From Wikimedia Commons:
“The former Gate House to Ham Common on the A307, Upper Ham Road. The inscription to the left states: “Erected by the inhabitants of Ham and Hatch, 1771”. The house and gate was operated as an almshouse, the gate was to prevent animals straying off the common, not a toll gate. There were two other similar gates bounding the common. The inscription to the right states “Restored by the Hon. Mrs Algernon Tollemache, 1892″. The building was further restored in 1968.”
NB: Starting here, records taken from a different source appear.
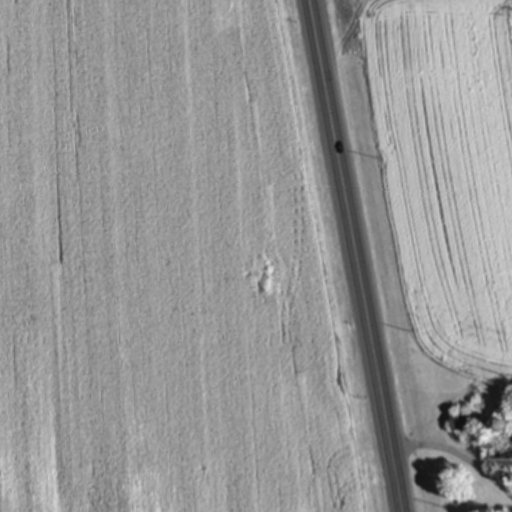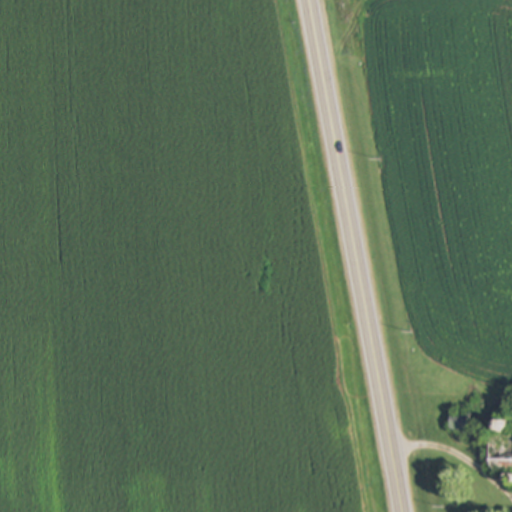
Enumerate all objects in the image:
crop: (436, 206)
road: (360, 255)
road: (459, 456)
building: (499, 456)
building: (499, 456)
“The earliest known written record of Ham as a separate village dates from the 12th century when Hamma was included in the royal demesne as a member of Kingston, contributing 43s. 4d. in 1168 towards the marriage of Matilda, the eldest daughter of Henry II.
Between the Royal Courts at Richmond and Hampton Court, Ham’s predominantly agricultural area developed from the beginning of the 17th century, with the construction of Ham House in 1610, the best-preserved survivor of the period. The related history of the Earls of Dysart dominated the development of Ham and Petersham for the following four centuries.
When the park was enclosed by Charles I in 1637, Ham parish lost the use of most of the affected land, over 800 acres (3.2 km2) stretching towards Robin Hood Gate and Kingston Hill, almost half of which was common land. In return for this, a deed was struck which has effectively protected most of the remaining common land, Ham Common, to the present day. The enclosed land, whilst lost to agriculture, remained within Ham’s administrative boundaries.
The whole area was referred to as Ham cum Hatch, or Ham with Hatch, until late Victorian times.”